Transcribed page contents
=== Begin Enclosure ===

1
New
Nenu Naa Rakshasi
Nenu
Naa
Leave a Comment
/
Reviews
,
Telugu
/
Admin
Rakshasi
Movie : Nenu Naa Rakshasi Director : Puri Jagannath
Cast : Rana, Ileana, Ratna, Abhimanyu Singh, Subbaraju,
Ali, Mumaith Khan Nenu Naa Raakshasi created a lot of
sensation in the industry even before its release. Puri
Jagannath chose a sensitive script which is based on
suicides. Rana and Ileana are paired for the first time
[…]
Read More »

=== End Enclosure ===
=== Begin Enclosure ===

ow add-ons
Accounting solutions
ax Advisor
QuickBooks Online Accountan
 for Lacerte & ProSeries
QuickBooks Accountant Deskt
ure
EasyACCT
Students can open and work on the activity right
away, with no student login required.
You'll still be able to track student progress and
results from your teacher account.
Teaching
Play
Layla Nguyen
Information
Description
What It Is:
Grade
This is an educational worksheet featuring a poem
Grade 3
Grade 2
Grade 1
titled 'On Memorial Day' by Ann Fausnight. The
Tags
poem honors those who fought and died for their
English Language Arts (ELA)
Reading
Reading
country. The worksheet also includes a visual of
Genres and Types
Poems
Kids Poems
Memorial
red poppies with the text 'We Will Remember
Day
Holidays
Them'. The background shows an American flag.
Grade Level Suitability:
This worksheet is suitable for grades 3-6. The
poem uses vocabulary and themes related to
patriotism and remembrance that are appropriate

=== End Enclosure ===

* JOB *
Find "Students can open" in the entries above and copy that whole line exactly, then each line after it through the line that contains "patriotism and remembrance".

* EXERCISE SOLUTION *
Students can open and work on the activity right
away, with no student login required.
You'll still be able to track student progress and
results from your teacher account.
Teaching
Play
Layla Nguyen
Information
Description
What It Is:
Grade
This is an educational worksheet featuring a poem
Grade 3
Grade 2
Grade 1
titled 'On Memorial Day' by Ann Fausnight. The
Tags
poem honors those who fought and died for their
English Language Arts (ELA)
Reading
Reading
country. The worksheet also includes a visual of
Genres and Types
Poems
Kids Poems
Memorial
red poppies with the text 'We Will Remember
Day
Holidays
Them'. The background shows an American flag.
Grade Level Suitability:
This worksheet is suitable for grades 3-6. The
poem uses vocabulary and themes related to
patriotism and remembrance that are appropriate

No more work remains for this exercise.